→ Exercise requirements
Line by line, set down all the data below exactly, omitting any picture.

→ Data shown
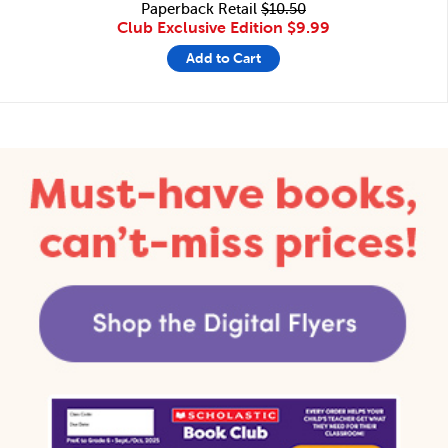
Paperback Retail
$10.50
Club Exclusive Edition
$9.99
Add to Cart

→ Response to the exercise
Paperback Retail
$10.50
Club Exclusive Edition
$9.99
Add to Cart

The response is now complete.